Data listing:
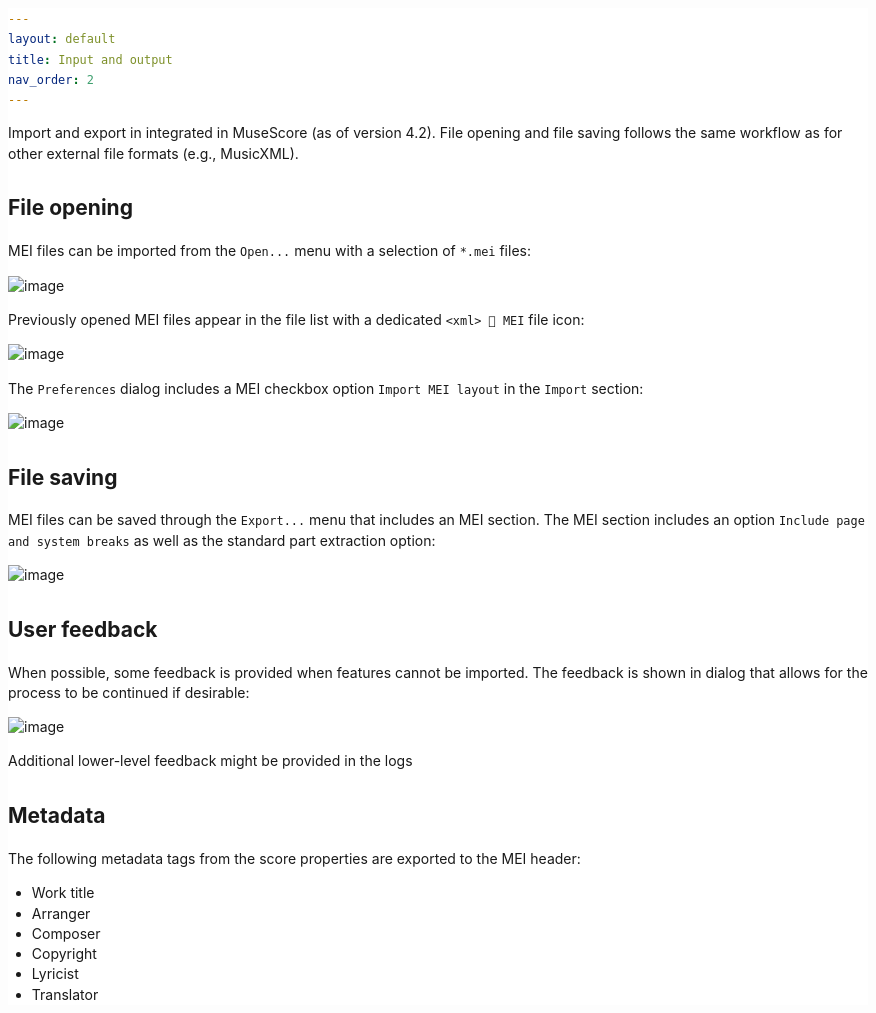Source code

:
 ```yaml
---
layout: default
title: Input and output
nav_order: 2
---
```


Import and export in integrated in MuseScore (as of version 4.2). File opening and file saving follows the same workflow as for other external file formats (e.g., MusicXML).

## File opening

MEI files can be imported from the `Open...` menu with a selection of `*.mei` files:

<img width="639" alt="image" src="https://github.com/rism-digital/MuseScore/assets/689412/397c3e8c-ce50-4c63-a4f6-bd369851c092">

Previously opened MEI files appear in the file list with a dedicated `<xml> 🎵 MEI` file icon:

<img width="443" alt="image" src="https://github.com/rism-digital/MuseScore/assets/689412/69df21e0-d449-476c-b8e1-b2c1f5ccd60e">

The `Preferences` dialog includes a MEI checkbox option `Import MEI layout` in the `Import` section:

<img width="881" alt="image" src="https://github.com/rism-digital/MuseScore/assets/689412/bd71e7cf-f148-4b03-9f8c-10c021cbb58c">

## File saving


MEI files can be saved through the `Export...` menu that includes an MEI section. The MEI section includes an option `Include page and system breaks` as well as the standard part extraction option:

<img width="804" alt="image" src="https://github.com/rism-digital/MuseScore/assets/689412/cc2bf69b-baa9-4316-a237-b70b6b533767">

## User feedback


When possible, some feedback is provided when features cannot be imported. The feedback is shown in dialog that allows for the process to be continued if desirable:

<img width="514" alt="image" src="https://github.com/rism-digital/MuseScore/assets/689412/cb26cec3-5d9c-45e7-987f-209e6c58f10d">

Additional lower-level feedback might be provided in the logs

## Metadata


The following metadata tags from the score properties are exported to the MEI header:
* Work title
* Arranger
* Composer
* Copyright
* Lyricist
* Translator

Exercise aim: The answer must consist of every line above that contains the word "with".

Result:
MEI files can be imported from the `Open...` menu with a selection of `*.mei` files:
Previously opened MEI files appear in the file list with a dedicated `<xml> 🎵 MEI` file icon:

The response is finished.